Warsaw is nicknamed the city of engineers and many of the best ones work at the EDC, a hybrid company set up in 2000 by GE and the country’s prestigious Łukasiewicz Institute of Aviation. EDC can seem like a giant engineering faculty team at a major university with one major difference: Its research and development programs are not purely experimental but directly connected to the industrial world.
Around 1,300 employees work across EDC’s sprawling complex of laboratories, test rooms, classrooms and offices in south Warsaw. They handle a broad range of aviation and power challenges that can involve materials research, high-pressure testing of airfoils, as well as projects focusing on improving service for airlines and other customers. “For example, we’re looking for repeatability of process, efficiency, safety and speed of delivery,” says Michal Woelke, a senior manager at GE Aviation.
GE Healthcare outlined the patient monitor challenge to their EDC colleagues and it wasn’t long before EDC arranged for the needed reinforcements. A total of 43 EDC engineers volunteered to pitch in with the final configuration of the devices. They worked from a COVID-19 secure workshop, mounting the monitors onto the hospital trolleys before boxing the devices and components and loading them onto trucks. “It was a great example of synergy,” Woelke says. “We had engineers from different businesses coming together to share their ideas and work together to solve a problem.”
Poland is no stranger to scientific and engineering achievements. Nicolaus Copernicus, the Renaissance-era astronomer who calculated that the sun was the center of the universe, was born in Toruń, a city on the banks of the Vistula River in north-central Poland. Poland is also the native land of the first and only woman to win two Nobel Prizes, Marie Sklodowska Curie. The EDC site itself is also steeped in aviation lore. Thanks to the efforts of engineers at the facility, Poland became one of the few countries able to manufacture both aircraft and engines, as well as export airplanes, during the early 20th century when the aviation industry was taking off.

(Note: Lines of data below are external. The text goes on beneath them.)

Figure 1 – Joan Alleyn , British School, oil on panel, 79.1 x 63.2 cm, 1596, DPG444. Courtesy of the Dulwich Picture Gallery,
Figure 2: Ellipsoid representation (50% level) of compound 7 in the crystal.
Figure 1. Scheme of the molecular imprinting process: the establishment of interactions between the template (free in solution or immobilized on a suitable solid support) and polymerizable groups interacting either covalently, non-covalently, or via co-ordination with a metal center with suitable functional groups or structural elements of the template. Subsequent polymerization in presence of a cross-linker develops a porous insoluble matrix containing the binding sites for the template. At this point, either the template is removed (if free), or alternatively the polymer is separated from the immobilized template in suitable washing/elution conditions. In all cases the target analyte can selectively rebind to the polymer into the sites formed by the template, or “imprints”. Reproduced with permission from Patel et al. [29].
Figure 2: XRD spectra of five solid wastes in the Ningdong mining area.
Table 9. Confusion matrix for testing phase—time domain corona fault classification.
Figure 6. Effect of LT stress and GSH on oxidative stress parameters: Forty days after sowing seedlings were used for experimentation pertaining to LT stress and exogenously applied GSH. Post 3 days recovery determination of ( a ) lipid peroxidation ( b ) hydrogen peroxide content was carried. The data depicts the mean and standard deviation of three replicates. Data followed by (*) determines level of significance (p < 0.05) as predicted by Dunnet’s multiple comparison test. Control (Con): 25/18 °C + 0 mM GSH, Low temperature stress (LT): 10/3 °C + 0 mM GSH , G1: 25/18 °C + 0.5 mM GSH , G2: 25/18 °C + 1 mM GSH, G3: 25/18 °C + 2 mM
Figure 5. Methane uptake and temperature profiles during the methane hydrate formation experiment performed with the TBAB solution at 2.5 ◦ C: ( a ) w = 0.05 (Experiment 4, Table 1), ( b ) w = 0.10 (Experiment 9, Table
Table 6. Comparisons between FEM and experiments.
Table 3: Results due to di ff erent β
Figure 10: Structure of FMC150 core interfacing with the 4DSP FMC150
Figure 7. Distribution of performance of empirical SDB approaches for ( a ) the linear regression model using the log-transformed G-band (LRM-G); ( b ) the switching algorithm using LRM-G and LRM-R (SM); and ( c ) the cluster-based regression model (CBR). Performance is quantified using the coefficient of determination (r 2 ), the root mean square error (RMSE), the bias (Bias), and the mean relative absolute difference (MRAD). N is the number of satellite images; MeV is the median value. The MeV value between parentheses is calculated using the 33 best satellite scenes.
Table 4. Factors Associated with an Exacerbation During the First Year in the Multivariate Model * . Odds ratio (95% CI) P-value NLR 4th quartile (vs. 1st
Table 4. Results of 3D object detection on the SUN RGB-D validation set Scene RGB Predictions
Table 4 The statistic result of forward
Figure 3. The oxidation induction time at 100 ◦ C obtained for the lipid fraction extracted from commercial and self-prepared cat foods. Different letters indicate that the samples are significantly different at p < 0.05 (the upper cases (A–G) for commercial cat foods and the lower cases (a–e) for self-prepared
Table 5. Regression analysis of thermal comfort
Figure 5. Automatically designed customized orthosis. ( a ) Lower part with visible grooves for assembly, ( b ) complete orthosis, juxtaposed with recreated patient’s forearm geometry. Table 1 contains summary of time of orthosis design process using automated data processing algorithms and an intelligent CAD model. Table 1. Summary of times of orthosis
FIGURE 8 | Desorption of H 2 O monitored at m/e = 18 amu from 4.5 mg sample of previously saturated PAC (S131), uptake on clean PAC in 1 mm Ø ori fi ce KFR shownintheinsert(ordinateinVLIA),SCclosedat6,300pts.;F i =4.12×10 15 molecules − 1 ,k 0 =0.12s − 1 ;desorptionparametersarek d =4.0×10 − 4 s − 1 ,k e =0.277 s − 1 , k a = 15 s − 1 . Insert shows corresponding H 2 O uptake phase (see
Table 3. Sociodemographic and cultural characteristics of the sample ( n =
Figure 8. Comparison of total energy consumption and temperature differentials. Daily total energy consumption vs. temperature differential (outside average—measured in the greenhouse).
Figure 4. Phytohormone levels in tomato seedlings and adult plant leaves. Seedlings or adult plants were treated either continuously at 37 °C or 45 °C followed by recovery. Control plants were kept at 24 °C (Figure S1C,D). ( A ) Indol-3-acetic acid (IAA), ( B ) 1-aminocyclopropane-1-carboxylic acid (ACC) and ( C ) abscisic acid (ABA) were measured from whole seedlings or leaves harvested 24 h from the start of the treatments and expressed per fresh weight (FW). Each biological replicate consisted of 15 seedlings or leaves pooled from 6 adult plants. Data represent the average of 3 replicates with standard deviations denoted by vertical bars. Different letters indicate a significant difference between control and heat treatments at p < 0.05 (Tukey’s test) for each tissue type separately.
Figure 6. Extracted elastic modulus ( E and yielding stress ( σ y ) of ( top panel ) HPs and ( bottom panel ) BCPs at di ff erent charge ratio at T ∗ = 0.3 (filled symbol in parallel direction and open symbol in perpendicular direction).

A total of 43 engineers from the EDC, a hybrid company set up in 2000 by GE and the country’s prestigious Łukasiewicz Institute of Aviation, volunteered to pitch in with the final configuration of the devices. They worked from a COVID-19 secure workshop, mounting the monitors onto the hospital trolleys before boxing the devices and components and loading them onto trucks. Image credit: GE Healthcare
The laptop-sized patient monitors might be much smaller than aircraft engines and wings, but they will be invaluable allies in Polish hospitals in the coming months, explains Iwona Zagajewska, country manager for Life Care Solutions at GE Healthcare in Poland. “They use algorithms to measure ECG [electrocardiogram], blood pressure, body and surface temperature, oxygen hemoglobin saturation and CO2 concentration in patient’s airway,” she says. “They should be able to help notify clinicians with alarms when the patient’s condition is getting worse.”
The project wasn’t the first time GE Healthcare and GE Aviation teamed up in the fight against the pandemic. Earlier in the spring, workers at another GE Aviation facility in Cheltenham, England, worked with their colleagues to configure patient monitors and accessories for clinicians in the United Kingdom. “When COVID-19 hit us, we had to do everything differently,” said Steve Smith, regional executive manager for Life Care Solutions at GE Healthcare in the U.K. “We didn’t know how it was going to go, but, in the end, the collaboration between the two GE businesses was seamless for hospitals to be able to receive the product, unwrap it and turn it on. That has been very, very warmly received. It shows how powerful a common goal can be.”